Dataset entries
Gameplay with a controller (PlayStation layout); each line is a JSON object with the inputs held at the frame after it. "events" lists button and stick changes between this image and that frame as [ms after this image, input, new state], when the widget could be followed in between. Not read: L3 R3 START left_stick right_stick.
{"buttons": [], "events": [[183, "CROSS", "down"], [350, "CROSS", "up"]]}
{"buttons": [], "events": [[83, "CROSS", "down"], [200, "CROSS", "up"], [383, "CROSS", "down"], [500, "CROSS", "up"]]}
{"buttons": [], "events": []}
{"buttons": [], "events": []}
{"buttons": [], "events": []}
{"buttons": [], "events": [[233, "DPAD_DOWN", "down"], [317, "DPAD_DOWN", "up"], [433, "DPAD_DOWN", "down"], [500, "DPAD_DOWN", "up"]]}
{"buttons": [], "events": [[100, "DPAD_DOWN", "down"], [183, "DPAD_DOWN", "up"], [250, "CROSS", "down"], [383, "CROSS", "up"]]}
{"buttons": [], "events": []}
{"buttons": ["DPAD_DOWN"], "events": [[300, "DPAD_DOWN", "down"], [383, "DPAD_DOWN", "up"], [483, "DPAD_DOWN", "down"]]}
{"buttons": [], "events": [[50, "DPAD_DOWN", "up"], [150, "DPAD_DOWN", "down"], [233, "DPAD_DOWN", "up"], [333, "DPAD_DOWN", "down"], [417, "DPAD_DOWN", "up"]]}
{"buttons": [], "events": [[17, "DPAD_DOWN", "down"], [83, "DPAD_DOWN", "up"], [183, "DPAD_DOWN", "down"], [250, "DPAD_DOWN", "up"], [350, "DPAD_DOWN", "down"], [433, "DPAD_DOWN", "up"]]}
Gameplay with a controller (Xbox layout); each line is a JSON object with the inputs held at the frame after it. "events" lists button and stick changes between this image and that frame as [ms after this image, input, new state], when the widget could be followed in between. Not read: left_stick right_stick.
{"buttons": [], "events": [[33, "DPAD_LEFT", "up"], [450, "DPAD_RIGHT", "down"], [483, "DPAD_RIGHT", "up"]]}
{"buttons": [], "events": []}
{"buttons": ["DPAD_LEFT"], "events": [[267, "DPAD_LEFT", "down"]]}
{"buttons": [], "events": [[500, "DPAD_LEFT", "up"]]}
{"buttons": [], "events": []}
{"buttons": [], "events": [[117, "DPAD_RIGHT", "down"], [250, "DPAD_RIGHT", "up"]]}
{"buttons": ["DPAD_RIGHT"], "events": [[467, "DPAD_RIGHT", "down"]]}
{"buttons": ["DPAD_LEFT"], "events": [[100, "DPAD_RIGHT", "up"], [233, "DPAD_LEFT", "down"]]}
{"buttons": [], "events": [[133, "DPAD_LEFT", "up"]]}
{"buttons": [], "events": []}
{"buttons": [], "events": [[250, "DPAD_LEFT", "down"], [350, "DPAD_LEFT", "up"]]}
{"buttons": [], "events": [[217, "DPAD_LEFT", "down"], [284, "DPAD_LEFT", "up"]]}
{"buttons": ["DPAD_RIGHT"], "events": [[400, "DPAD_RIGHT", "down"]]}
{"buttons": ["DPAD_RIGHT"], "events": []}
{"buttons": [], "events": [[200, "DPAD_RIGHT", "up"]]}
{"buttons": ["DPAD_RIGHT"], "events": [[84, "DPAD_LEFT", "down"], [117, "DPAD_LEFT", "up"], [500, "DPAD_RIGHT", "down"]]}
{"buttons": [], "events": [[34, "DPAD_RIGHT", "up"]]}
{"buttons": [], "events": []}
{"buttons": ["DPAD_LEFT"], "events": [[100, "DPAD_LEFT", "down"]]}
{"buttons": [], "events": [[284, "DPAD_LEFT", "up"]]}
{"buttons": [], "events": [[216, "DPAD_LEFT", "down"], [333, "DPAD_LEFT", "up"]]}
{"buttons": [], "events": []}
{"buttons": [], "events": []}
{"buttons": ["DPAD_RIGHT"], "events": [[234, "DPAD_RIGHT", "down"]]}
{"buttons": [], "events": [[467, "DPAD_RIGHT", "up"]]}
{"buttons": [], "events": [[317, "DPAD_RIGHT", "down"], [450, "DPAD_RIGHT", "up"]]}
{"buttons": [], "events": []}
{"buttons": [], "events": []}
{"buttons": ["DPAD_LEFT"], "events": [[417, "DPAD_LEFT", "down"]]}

- WORK REQUIRED
Recopy the records without any alteration.

- TASK OUTPUT
Gameplay with a controller (PlayStation layout); each line is a JSON object with the inputs held at the frame after it. "events" lists button and stick changes between this image and that frame as [ms after this image, input, new state], when the widget could be followed in between. Not read: L3 R3 START left_stick right_stick.
{"buttons": [], "events": [[183, "CROSS", "down"], [350, "CROSS", "up"]]}
{"buttons": [], "events": [[83, "CROSS", "down"], [200, "CROSS", "up"], [383, "CROSS", "down"], [500, "CROSS", "up"]]}
{"buttons": [], "events": []}
{"buttons": [], "events": []}
{"buttons": [], "events": []}
{"buttons": [], "events": [[233, "DPAD_DOWN", "down"], [317, "DPAD_DOWN", "up"], [433, "DPAD_DOWN", "down"], [500, "DPAD_DOWN", "up"]]}
{"buttons": [], "events": [[100, "DPAD_DOWN", "down"], [183, "DPAD_DOWN", "up"], [250, "CROSS", "down"], [383, "CROSS", "up"]]}
{"buttons": [], "events": []}
{"buttons": ["DPAD_DOWN"], "events": [[300, "DPAD_DOWN", "down"], [383, "DPAD_DOWN", "up"], [483, "DPAD_DOWN", "down"]]}
{"buttons": [], "events": [[50, "DPAD_DOWN", "up"], [150, "DPAD_DOWN", "down"], [233, "DPAD_DOWN", "up"], [333, "DPAD_DOWN", "down"], [417, "DPAD_DOWN", "up"]]}
{"buttons": [], "events": [[17, "DPAD_DOWN", "down"], [83, "DPAD_DOWN", "up"], [183, "DPAD_DOWN", "down"], [250, "DPAD_DOWN", "up"], [350, "DPAD_DOWN", "down"], [433, "DPAD_DOWN", "up"]]}
Gameplay with a controller (Xbox layout); each line is a JSON object with the inputs held at the frame after it. "events" lists button and stick changes between this image and that frame as [ms after this image, input, new state], when the widget could be followed in between. Not read: left_stick right_stick.
{"buttons": [], "events": [[33, "DPAD_LEFT", "up"], [450, "DPAD_RIGHT", "down"], [483, "DPAD_RIGHT", "up"]]}
{"buttons": [], "events": []}
{"buttons": ["DPAD_LEFT"], "events": [[267, "DPAD_LEFT", "down"]]}
{"buttons": [], "events": [[500, "DPAD_LEFT", "up"]]}
{"buttons": [], "events": []}
{"buttons": [], "events": [[117, "DPAD_RIGHT", "down"], [250, "DPAD_RIGHT", "up"]]}
{"buttons": ["DPAD_RIGHT"], "events": [[467, "DPAD_RIGHT", "down"]]}
{"buttons": ["DPAD_LEFT"], "events": [[100, "DPAD_RIGHT", "up"], [233, "DPAD_LEFT", "down"]]}
{"buttons": [], "events": [[133, "DPAD_LEFT", "up"]]}
{"buttons": [], "events": []}
{"buttons": [], "events": [[250, "DPAD_LEFT", "down"], [350, "DPAD_LEFT", "up"]]}
{"buttons": [], "events": [[217, "DPAD_LEFT", "down"], [284, "DPAD_LEFT", "up"]]}
{"buttons": ["DPAD_RIGHT"], "events": [[400, "DPAD_RIGHT", "down"]]}
{"buttons": ["DPAD_RIGHT"], "events": []}
{"buttons": [], "events": [[200, "DPAD_RIGHT", "up"]]}
{"buttons": ["DPAD_RIGHT"], "events": [[84, "DPAD_LEFT", "down"], [117, "DPAD_LEFT", "up"], [500, "DPAD_RIGHT", "down"]]}
{"buttons": [], "events": [[34, "DPAD_RIGHT", "up"]]}
{"buttons": [], "events": []}
{"buttons": ["DPAD_LEFT"], "events": [[100, "DPAD_LEFT", "down"]]}
{"buttons": [], "events": [[284, "DPAD_LEFT", "up"]]}
{"buttons": [], "events": [[216, "DPAD_LEFT", "down"], [333, "DPAD_LEFT", "up"]]}
{"buttons": [], "events": []}
{"buttons": [], "events": []}
{"buttons": ["DPAD_RIGHT"], "events": [[234, "DPAD_RIGHT", "down"]]}
{"buttons": [], "events": [[467, "DPAD_RIGHT", "up"]]}
{"buttons": [], "events": [[317, "DPAD_RIGHT", "down"], [450, "DPAD_RIGHT", "up"]]}
{"buttons": [], "events": []}
{"buttons": [], "events": []}
{"buttons": ["DPAD_LEFT"], "events": [[417, "DPAD_LEFT", "down"]]}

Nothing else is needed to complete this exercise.